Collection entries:
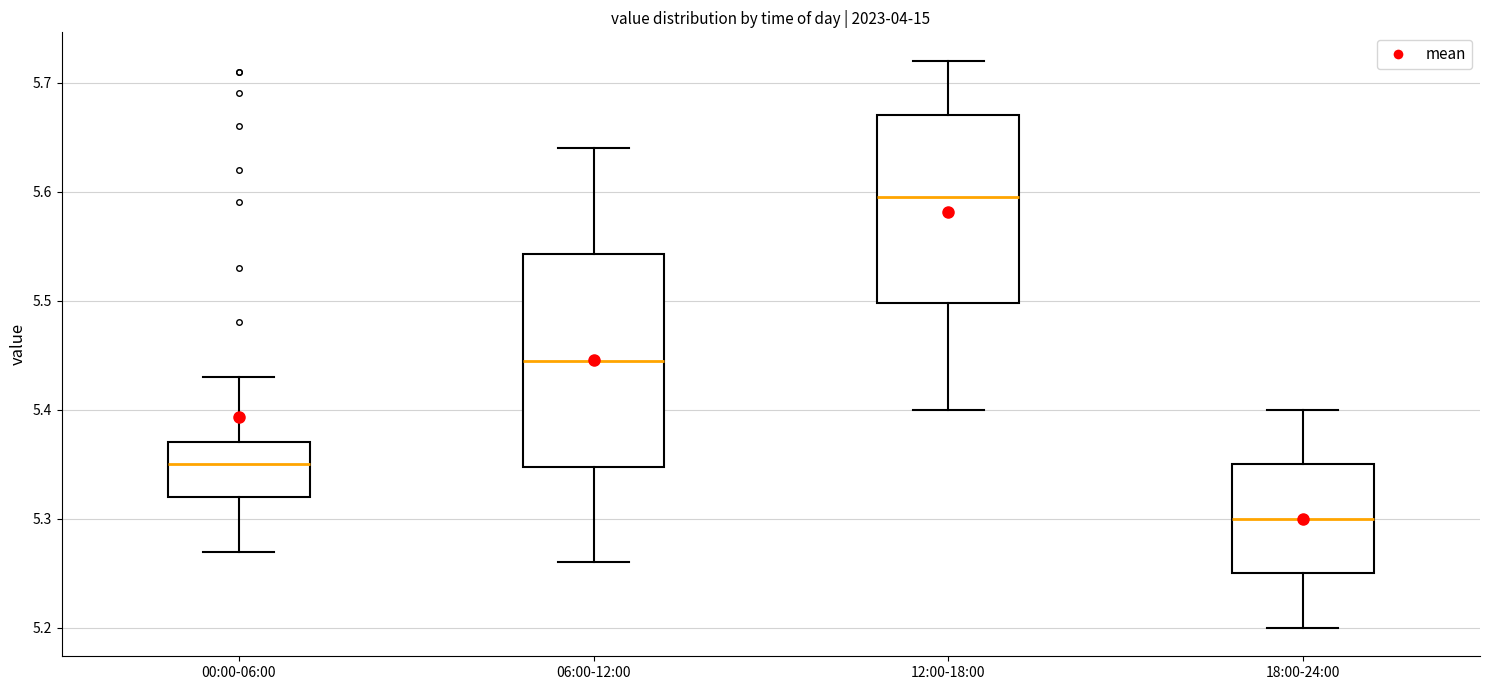

Reading left to right, read every box against the y-axis: the position of its median line, the range the box covers, and the ends of its whiskers. The values are not printed on the chart, so give them approximately, as read against the axis.

00:00-06:00: median 5.35, box 5.32 to 5.37, whiskers 5.27 to 5.43
06:00-12:00: median 5.45, box 5.35 to 5.54, whiskers 5.26 to 5.64
12:00-18:00: median 5.60, box 5.50 to 5.67, whiskers 5.40 to 5.72
18:00-24:00: median 5.30, box 5.25 to 5.35, whiskers 5.20 to 5.40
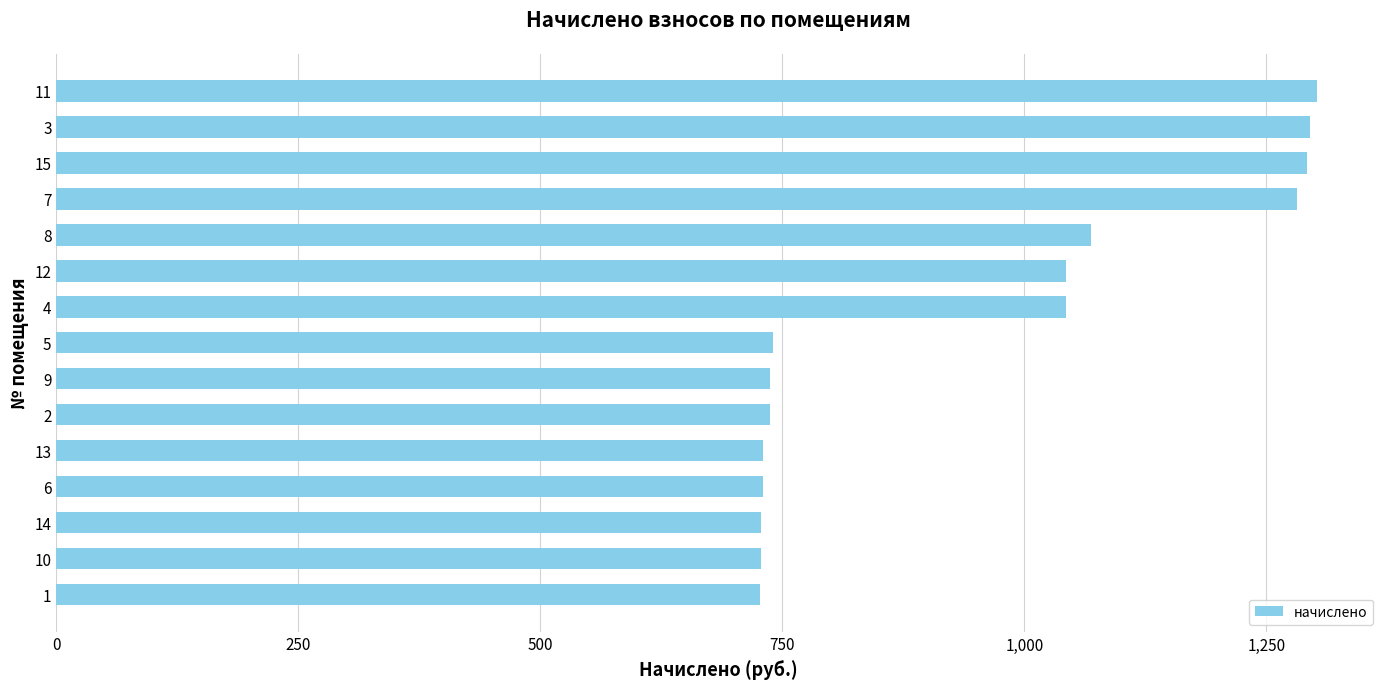

The value at 8 is 1068.8. True or false?

True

> [Task]:
Reproduce all of the data above word for word, omitting the pictures.

> [Solution]:
Reading left to right, read every box against the y-axis: the position of its median line, the range the box covers, and the ends of its whiskers. The values are not printed on the chart, so give them approximately, as read against the axis.

00:00-06:00: median 5.35, box 5.32 to 5.37, whiskers 5.27 to 5.43
06:00-12:00: median 5.45, box 5.35 to 5.54, whiskers 5.26 to 5.64
12:00-18:00: median 5.60, box 5.50 to 5.67, whiskers 5.40 to 5.72
18:00-24:00: median 5.30, box 5.25 to 5.35, whiskers 5.20 to 5.40

The value at 8 is 1068.8. True or false?

True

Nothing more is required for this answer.